Ram And Jeep Continue To Drive Profit For Fiat Chrysler

Fiat Chrysler is reportedly just fine even though car sales are declining in the United States.

2019 Ram 1500 Rebel

Fiat Chrysler surprised analysts on Wednesday by maintaining their profit expectations for 2019.

Things in the automotive market aren’t going too well. Lots of car brands are posting losses and revised profit forecasts amid a slowdown in demand for vehicles. Total vehicle sales in the United States were down almost 4% in June, and July isn’t looking any better. Most carmakers are trying to put on a brave face, but regulatory uncertainty, tariffs, and overall softening of demand are putting a damper on most brand’s outlooks.

But not Fiat Chrysler. Once again, the rock star Italian/American carmaker reported strong second-quarter earnings that will help sustain profits throughout the year, led by their particularly strong Ram pickup brand in North America. Although US shipments of new vehicles were down 12% for FCA, increased shipments of Ram pickups and a greater share of the North American pickup market made up for the loss.

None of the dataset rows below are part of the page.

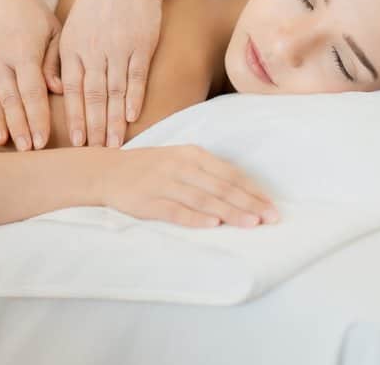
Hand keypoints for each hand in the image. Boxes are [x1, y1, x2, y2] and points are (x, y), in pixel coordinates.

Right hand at [0, 0, 62, 151]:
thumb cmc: (31, 12)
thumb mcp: (52, 30)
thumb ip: (55, 61)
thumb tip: (58, 90)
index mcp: (24, 52)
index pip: (33, 93)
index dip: (38, 118)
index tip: (43, 141)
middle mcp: (0, 59)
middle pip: (11, 101)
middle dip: (20, 128)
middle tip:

CEO Mike Manley also had to deal with the elephant in the room, that being the failed merger between FCA and Renault. Last month, it seemed that Fiat Chrysler would merge with French carmaker Renault to become one of the biggest automotive companies in the world, but things fell through when France and global alliance partner Nissan didn’t provide their blessing to the union.

RELATED: Could The Failed FCA Merger Also Destroy Alliance Between Renault And Nissan?

Rather than continue talks, FCA pulled out of negotiations. Manley told analysts during Wednesday’s call that a merger would have been nice but it was by no means necessary for FCA’s survival.

2019 Jeep Wrangler Sahara
via Jeep

"We are open to opportunity," Manley added, leaving the door open to future mergers with other companies. "I have no doubt why there still would be interest in it,” he added.

Fiat Chrysler expects their adjusted earnings before interest and tax to remain at $7.5 billion. Good performance in Latin America, as well as positive profits in Europe, Africa, and the Middle East, helped maintain their forecast, although the brand still struggles in Asia Pacific.

Maserati is still FCA’s most struggling brand, with Manley saying sales were “disappointing,” but no mention of selling the marque was made. Jeep, meanwhile, maintained its momentum thanks to the arrival of the new Gladiator mid-size pickup.